→ Activity:
Write out the stretch of lines below that begins at the line with "The second group" and ends at the line with "The third group", including both, exactly as given and nothing more.
*** Opening of Supplied entries ***
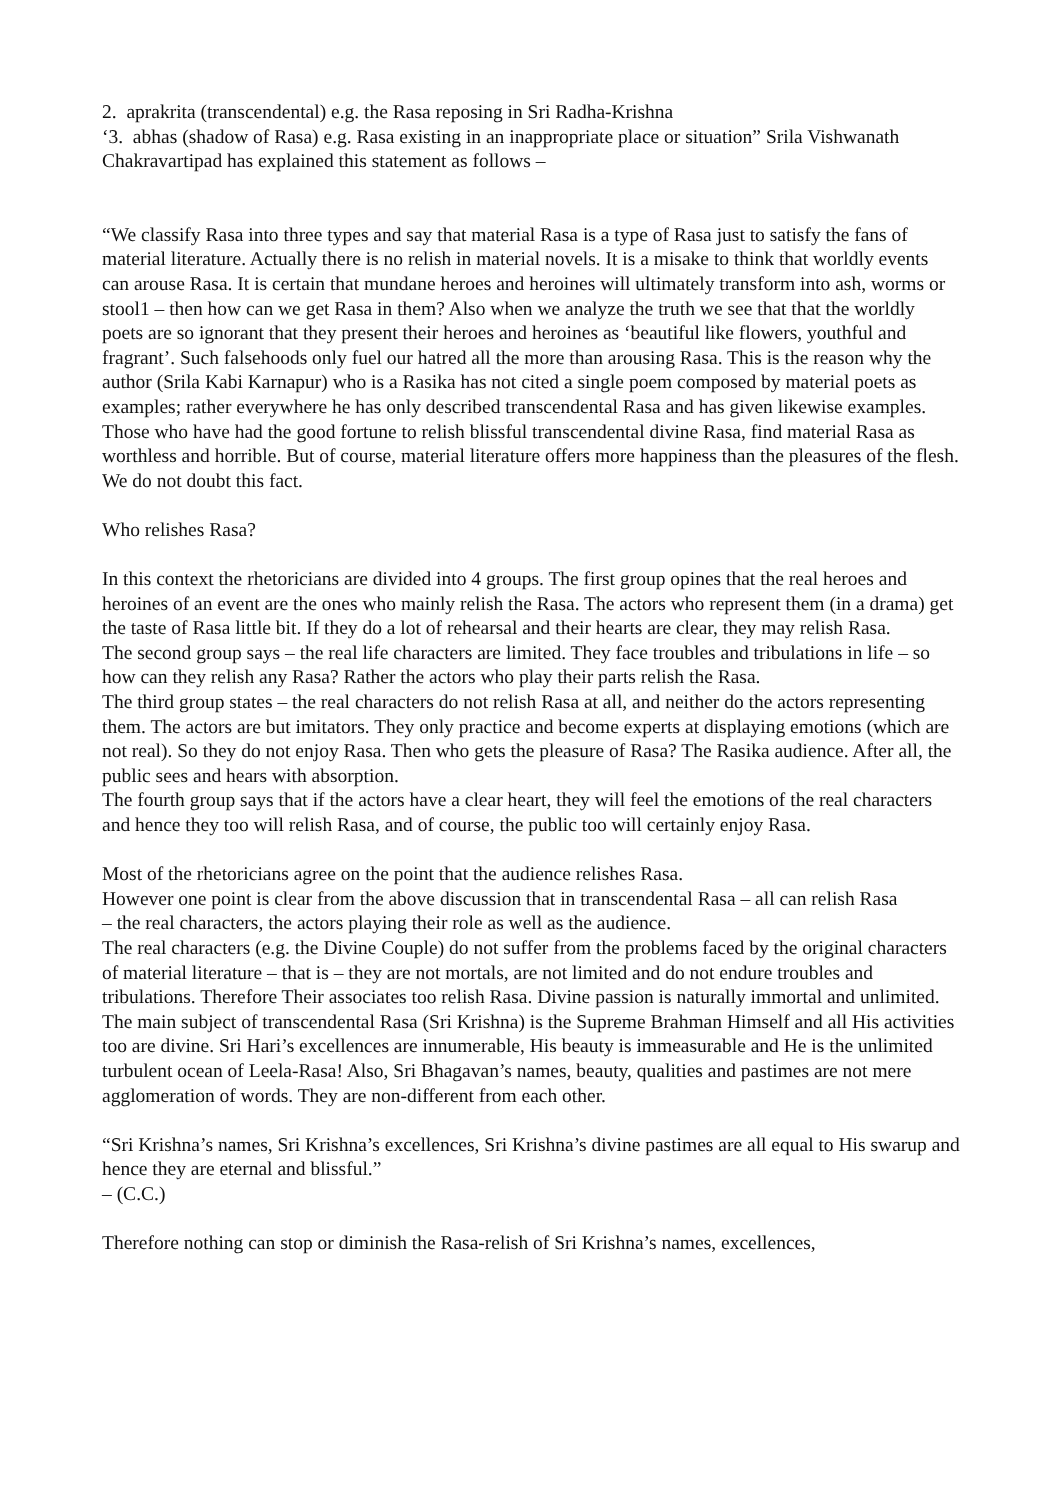2. aprakrita (transcendental) e.g. the Rasa reposing in Sri Radha-Krishna
‘3. abhas (shadow of Rasa) e.g. Rasa existing in an inappropriate place or situation” Srila Vishwanath Chakravartipad has explained this statement as follows –
“We classify Rasa into three types and say that material Rasa is a type of Rasa just to satisfy the fans of material literature. Actually there is no relish in material novels. It is a misake to think that worldly events can arouse Rasa. It is certain that mundane heroes and heroines will ultimately transform into ash, worms or stool1 – then how can we get Rasa in them? Also when we analyze the truth we see that that the worldly poets are so ignorant that they present their heroes and heroines as ‘beautiful like flowers, youthful and fragrant’. Such falsehoods only fuel our hatred all the more than arousing Rasa. This is the reason why the author (Srila Kabi Karnapur) who is a Rasika has not cited a single poem composed by material poets as examples; rather everywhere he has only described transcendental Rasa and has given likewise examples. Those who have had the good fortune to relish blissful transcendental divine Rasa, find material Rasa as worthless and horrible. But of course, material literature offers more happiness than the pleasures of the flesh. We do not doubt this fact.
Who relishes Rasa?
In this context the rhetoricians are divided into 4 groups. The first group opines that the real heroes and heroines of an event are the ones who mainly relish the Rasa. The actors who represent them (in a drama) get the taste of Rasa little bit. If they do a lot of rehearsal and their hearts are clear, they may relish Rasa.
The second group says – the real life characters are limited. They face troubles and tribulations in life – so how can they relish any Rasa? Rather the actors who play their parts relish the Rasa.
The third group states – the real characters do not relish Rasa at all, and neither do the actors representing them. The actors are but imitators. They only practice and become experts at displaying emotions (which are not real). So they do not enjoy Rasa. Then who gets the pleasure of Rasa? The Rasika audience. After all, the public sees and hears with absorption.
The fourth group says that if the actors have a clear heart, they will feel the emotions of the real characters and hence they too will relish Rasa, and of course, the public too will certainly enjoy Rasa.
Most of the rhetoricians agree on the point that the audience relishes Rasa.
However one point is clear from the above discussion that in transcendental Rasa – all can relish Rasa
– the real characters, the actors playing their role as well as the audience.
The real characters (e.g. the Divine Couple) do not suffer from the problems faced by the original characters of material literature – that is – they are not mortals, are not limited and do not endure troubles and tribulations. Therefore Their associates too relish Rasa. Divine passion is naturally immortal and unlimited. The main subject of transcendental Rasa (Sri Krishna) is the Supreme Brahman Himself and all His activities too are divine. Sri Hari’s excellences are innumerable, His beauty is immeasurable and He is the unlimited turbulent ocean of Leela-Rasa! Also, Sri Bhagavan’s names, beauty, qualities and pastimes are not mere agglomeration of words. They are non-different from each other.
“Sri Krishna’s names, Sri Krishna’s excellences, Sri Krishna’s divine pastimes are all equal to His swarup and hence they are eternal and blissful.”
– (C.C.)
Therefore nothing can stop or diminish the Rasa-relish of Sri Krishna’s names, excellences,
*** Close of Supplied entries ***
→ Final answer:
The second group says – the real life characters are limited. They face troubles and tribulations in life – so how can they relish any Rasa? Rather the actors who play their parts relish the Rasa.
The third group states – the real characters do not relish Rasa at all, and neither do the actors representing them. The actors are but imitators. They only practice and become experts at displaying emotions (which are not real). So they do not enjoy Rasa. Then who gets the pleasure of Rasa? The Rasika audience. After all, the public sees and hears with absorption.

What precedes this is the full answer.